■ Problem to solve:
Reproduce the entries word for word from the very start through the line containing "## Projects", including that line. Leave the pictures out of your answer.

■ Record extracts:

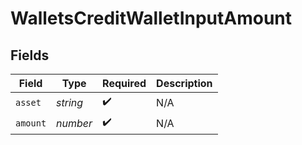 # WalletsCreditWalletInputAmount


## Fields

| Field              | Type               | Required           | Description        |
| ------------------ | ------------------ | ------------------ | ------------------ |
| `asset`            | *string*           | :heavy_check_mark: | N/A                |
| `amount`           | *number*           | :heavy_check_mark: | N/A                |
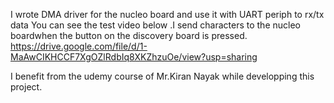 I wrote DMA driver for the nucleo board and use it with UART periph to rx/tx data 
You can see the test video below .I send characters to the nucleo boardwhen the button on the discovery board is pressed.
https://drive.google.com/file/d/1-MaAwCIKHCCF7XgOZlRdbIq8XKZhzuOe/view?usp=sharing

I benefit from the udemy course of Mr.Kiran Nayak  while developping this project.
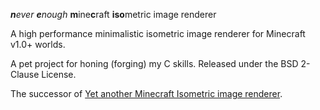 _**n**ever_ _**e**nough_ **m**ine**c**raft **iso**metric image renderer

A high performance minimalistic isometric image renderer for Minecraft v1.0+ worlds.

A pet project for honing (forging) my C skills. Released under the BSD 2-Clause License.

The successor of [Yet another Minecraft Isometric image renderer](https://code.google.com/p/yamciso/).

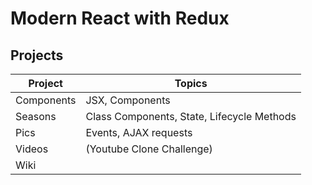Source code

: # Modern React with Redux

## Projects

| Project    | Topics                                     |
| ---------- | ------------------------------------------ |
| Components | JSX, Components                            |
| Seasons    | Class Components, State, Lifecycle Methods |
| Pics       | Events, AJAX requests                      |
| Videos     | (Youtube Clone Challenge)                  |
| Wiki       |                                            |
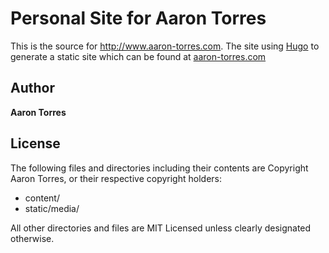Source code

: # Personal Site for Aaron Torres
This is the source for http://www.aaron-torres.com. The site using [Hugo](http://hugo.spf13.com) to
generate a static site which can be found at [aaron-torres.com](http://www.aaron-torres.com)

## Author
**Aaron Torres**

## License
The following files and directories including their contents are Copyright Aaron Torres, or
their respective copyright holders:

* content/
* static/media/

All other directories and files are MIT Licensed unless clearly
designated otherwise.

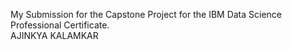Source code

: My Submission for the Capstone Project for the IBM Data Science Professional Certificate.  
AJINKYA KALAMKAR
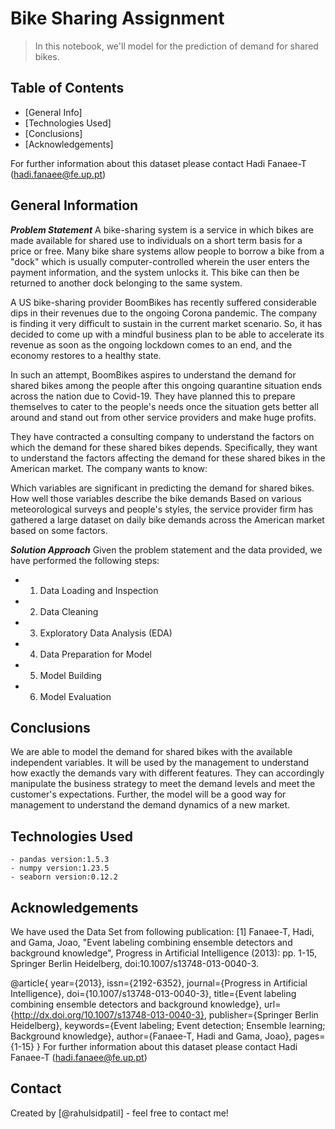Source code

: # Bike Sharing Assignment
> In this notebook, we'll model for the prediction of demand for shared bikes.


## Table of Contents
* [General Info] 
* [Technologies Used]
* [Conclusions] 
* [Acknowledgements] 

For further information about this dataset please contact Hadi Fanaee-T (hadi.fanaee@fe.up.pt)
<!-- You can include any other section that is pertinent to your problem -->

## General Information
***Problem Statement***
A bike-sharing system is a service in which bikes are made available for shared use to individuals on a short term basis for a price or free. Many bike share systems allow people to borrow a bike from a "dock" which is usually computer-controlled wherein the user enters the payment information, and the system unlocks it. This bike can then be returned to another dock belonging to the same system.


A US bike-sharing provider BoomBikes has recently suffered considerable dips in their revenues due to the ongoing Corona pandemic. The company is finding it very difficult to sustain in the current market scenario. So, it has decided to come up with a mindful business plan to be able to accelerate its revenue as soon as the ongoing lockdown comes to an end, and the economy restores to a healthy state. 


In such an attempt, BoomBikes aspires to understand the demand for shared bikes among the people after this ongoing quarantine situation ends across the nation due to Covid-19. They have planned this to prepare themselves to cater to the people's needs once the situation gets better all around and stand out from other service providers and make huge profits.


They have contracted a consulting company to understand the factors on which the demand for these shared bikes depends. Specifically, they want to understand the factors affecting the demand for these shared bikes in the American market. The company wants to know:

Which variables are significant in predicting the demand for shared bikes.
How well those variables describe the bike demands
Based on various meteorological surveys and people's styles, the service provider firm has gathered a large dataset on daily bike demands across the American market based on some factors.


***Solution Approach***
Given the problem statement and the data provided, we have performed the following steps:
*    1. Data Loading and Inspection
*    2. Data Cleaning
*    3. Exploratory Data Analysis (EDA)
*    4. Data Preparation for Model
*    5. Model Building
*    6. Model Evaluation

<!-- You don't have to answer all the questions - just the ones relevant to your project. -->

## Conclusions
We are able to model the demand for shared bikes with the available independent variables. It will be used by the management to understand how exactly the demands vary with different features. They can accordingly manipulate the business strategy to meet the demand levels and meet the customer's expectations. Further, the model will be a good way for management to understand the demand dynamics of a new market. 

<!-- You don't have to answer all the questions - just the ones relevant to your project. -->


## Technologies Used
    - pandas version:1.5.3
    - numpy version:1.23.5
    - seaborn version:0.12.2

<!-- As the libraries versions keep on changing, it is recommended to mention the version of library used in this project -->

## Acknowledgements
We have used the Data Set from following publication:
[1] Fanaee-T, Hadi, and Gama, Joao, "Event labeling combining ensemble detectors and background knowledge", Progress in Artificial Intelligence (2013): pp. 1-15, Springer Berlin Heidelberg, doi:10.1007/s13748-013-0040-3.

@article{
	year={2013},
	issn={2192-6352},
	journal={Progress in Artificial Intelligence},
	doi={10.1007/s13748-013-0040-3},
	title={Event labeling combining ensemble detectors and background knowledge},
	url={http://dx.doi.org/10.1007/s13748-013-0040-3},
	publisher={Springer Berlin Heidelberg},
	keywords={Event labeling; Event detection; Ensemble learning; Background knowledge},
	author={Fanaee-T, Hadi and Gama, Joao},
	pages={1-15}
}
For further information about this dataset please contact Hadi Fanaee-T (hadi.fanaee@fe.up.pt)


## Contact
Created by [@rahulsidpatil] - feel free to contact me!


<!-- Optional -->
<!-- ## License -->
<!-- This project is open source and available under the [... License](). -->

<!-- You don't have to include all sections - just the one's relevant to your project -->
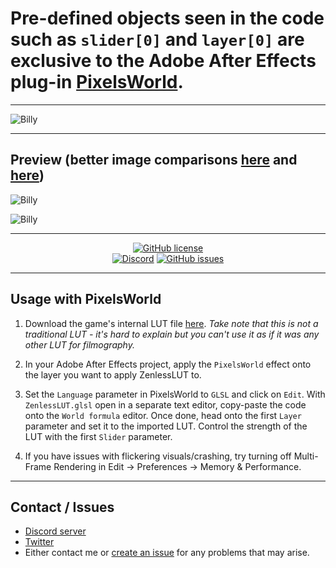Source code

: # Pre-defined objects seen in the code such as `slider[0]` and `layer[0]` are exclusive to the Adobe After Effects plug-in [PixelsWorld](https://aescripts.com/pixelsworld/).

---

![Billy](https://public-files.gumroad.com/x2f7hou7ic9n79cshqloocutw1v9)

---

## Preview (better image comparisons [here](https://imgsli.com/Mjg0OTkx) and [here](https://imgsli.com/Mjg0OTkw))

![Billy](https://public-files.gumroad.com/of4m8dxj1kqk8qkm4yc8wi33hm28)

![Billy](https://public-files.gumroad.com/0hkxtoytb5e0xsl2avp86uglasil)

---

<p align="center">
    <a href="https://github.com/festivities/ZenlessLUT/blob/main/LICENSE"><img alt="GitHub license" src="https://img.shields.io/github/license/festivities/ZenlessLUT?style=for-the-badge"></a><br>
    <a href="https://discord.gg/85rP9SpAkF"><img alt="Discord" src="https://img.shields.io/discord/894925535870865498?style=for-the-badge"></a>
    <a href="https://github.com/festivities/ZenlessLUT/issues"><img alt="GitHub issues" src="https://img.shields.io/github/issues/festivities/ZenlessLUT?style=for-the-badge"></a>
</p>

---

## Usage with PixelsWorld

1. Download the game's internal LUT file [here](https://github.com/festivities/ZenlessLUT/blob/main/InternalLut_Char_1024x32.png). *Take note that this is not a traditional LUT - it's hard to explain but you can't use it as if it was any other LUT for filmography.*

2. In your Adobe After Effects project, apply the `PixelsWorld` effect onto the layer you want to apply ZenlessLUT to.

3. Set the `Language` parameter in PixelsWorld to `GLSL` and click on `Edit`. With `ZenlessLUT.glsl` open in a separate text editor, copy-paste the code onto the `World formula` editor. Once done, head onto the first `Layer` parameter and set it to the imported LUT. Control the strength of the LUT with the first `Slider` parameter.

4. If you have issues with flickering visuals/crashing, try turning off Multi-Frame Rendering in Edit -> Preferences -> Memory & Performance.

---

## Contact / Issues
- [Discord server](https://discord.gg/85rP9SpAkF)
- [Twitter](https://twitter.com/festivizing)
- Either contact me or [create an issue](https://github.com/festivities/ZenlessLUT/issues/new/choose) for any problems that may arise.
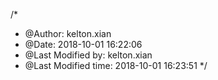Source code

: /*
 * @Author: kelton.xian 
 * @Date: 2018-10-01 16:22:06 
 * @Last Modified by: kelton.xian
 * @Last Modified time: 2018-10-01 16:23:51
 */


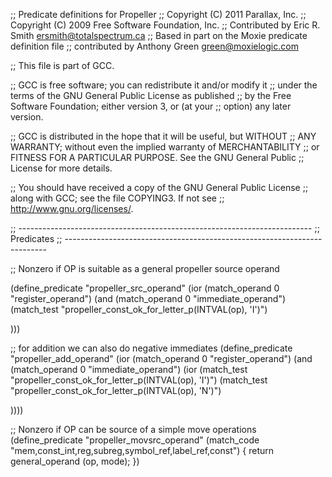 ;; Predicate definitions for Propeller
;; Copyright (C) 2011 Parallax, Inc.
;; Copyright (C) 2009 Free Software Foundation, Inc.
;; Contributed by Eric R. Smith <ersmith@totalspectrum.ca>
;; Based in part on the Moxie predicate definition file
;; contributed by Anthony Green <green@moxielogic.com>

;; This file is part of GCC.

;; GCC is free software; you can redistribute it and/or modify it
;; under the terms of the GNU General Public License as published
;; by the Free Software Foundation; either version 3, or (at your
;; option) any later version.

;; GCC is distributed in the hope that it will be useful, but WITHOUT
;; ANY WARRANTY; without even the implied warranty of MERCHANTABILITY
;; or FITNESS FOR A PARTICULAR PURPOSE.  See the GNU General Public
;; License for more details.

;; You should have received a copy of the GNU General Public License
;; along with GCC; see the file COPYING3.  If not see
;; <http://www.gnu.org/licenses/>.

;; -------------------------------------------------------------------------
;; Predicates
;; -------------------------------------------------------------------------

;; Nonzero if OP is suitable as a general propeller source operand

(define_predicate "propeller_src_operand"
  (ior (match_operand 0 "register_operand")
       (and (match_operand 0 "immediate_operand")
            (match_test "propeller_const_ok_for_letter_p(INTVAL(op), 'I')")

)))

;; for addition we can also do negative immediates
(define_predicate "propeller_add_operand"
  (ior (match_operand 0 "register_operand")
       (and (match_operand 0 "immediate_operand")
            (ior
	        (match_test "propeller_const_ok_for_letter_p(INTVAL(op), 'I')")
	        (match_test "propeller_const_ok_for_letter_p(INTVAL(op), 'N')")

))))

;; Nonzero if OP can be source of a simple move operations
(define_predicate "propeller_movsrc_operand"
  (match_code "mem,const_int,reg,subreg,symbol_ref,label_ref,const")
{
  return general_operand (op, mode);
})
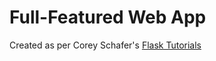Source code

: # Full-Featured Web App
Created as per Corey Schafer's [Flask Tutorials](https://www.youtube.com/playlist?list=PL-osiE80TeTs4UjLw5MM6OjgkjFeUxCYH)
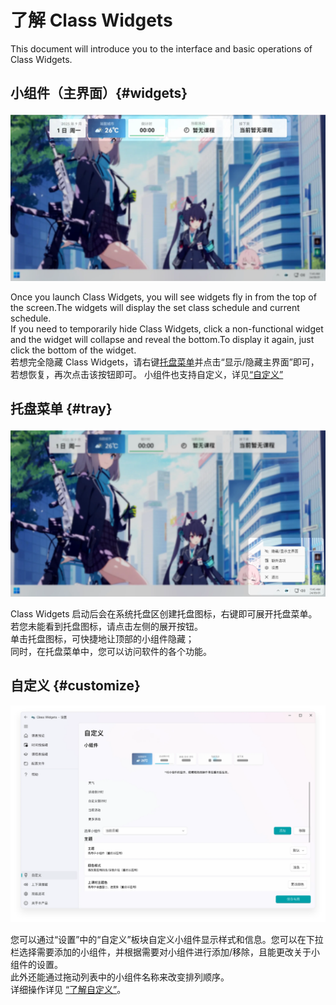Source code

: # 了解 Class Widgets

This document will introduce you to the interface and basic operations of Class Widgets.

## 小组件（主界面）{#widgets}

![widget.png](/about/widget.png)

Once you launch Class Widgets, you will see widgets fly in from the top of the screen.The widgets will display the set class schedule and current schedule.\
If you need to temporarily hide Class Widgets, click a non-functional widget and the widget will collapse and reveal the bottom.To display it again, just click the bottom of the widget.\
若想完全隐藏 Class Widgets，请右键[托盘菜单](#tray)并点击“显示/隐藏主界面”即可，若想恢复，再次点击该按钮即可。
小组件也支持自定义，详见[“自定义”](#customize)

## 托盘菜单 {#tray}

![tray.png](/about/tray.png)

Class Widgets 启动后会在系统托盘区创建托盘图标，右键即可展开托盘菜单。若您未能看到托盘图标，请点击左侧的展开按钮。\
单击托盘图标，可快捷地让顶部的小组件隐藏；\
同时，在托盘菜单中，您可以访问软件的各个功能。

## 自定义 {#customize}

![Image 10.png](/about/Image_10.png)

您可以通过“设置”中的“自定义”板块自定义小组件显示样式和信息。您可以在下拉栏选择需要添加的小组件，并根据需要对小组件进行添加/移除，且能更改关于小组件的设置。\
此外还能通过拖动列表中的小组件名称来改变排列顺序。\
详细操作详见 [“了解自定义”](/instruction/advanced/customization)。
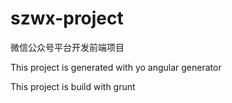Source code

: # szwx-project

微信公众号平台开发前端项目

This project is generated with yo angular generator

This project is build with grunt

■ Answer:
 # WalletsCreditWalletInputAmount


## Fields

| Field              | Type               | Required           | Description        |
| ------------------ | ------------------ | ------------------ | ------------------ |
| `asset`            | *string*           | :heavy_check_mark: | N/A                |
| `amount`           | *number*           | :heavy_check_mark: | N/A                |
 I wrote DMA driver for the nucleo board and use it with UART periph to rx/tx data 
You can see the test video below .I send characters to the nucleo boardwhen the button on the discovery board is pressed.
https://drive.google.com/file/d/1-MaAwCIKHCCF7XgOZlRdbIq8XKZhzuOe/view?usp=sharing

I benefit from the udemy course of Mr.Kiran Nayak  while developping this project.
 _**n**ever_ _**e**nough_ **m**ine**c**raft **iso**metric image renderer

A high performance minimalistic isometric image renderer for Minecraft v1.0+ worlds.

A pet project for honing (forging) my C skills. Released under the BSD 2-Clause License.

The successor of [Yet another Minecraft Isometric image renderer](https://code.google.com/p/yamciso/).

Source code

: # Modern React with Redux

## Projects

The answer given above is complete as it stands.